11.15 Export. The Parties acknowledge that certain Equipment, Software and technical data to be provided hereunder and certain transactions hereunder may be subject to export controls under the laws and regulations of the United States, the European Union, the United Nations and other jurisdictions. No Party shall export or re-export any such items or any direct product thereof or undertake any transaction or service in violation of any such laws or regulations.
11.16 Third Party Beneficiaries. Except as expressly provided herein, this Agreement is entered into solely between, and may be enforced only by, Client and Company. This Agreement shall not be deemed to create any rights or causes of action in or on behalf of any third parties, including without limitation employees, suppliers and customers of a Party, or to create any obligations of a Party to any such third parties. Service Recipients shall not be a party to this Agreement and may not enforce any obligations or liabilities of Client under this Agreement except through Client.
11.17 Order of Precedence. In the event of a conflict, the main body of this Agreement (including Articles 1 through 16 and Schedule A) shall take precedence over the Schedules and Exhibit attached hereto.
11.18 Further Assurances. Each Party covenants and agrees that, subsequent to the execution and delivery of this Agreement and without any additional consideration, each Party shall execute and deliver any further legal instruments and perform any acts that are or may become necessary to effectuate the purposes of this Agreement.
11.19 Acknowledgment.

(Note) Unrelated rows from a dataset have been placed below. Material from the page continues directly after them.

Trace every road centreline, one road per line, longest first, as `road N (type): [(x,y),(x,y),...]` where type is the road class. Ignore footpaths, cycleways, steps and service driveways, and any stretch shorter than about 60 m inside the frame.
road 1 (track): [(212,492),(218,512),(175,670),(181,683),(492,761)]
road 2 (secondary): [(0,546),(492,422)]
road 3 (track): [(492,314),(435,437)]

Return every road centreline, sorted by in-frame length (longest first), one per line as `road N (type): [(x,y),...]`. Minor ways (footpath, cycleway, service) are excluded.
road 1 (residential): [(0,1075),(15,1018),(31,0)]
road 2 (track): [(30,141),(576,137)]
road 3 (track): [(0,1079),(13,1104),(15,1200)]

The Parties each acknowledge that the terms and conditions of this Agreement have been the subject of active and complete negotiations, and that such terms and conditions should not be construed in favor of or against any Party by reason of the extent to which any Party or its professional advisers participated in the preparation of this Agreement.
11.20 Jurisdiction. The enforcement of this agreement shall be governed by and construed in accordance with the laws of the State of Illinois. Venue of any arbitration or litigation arising hereunder shall be DuPage County, Illinois.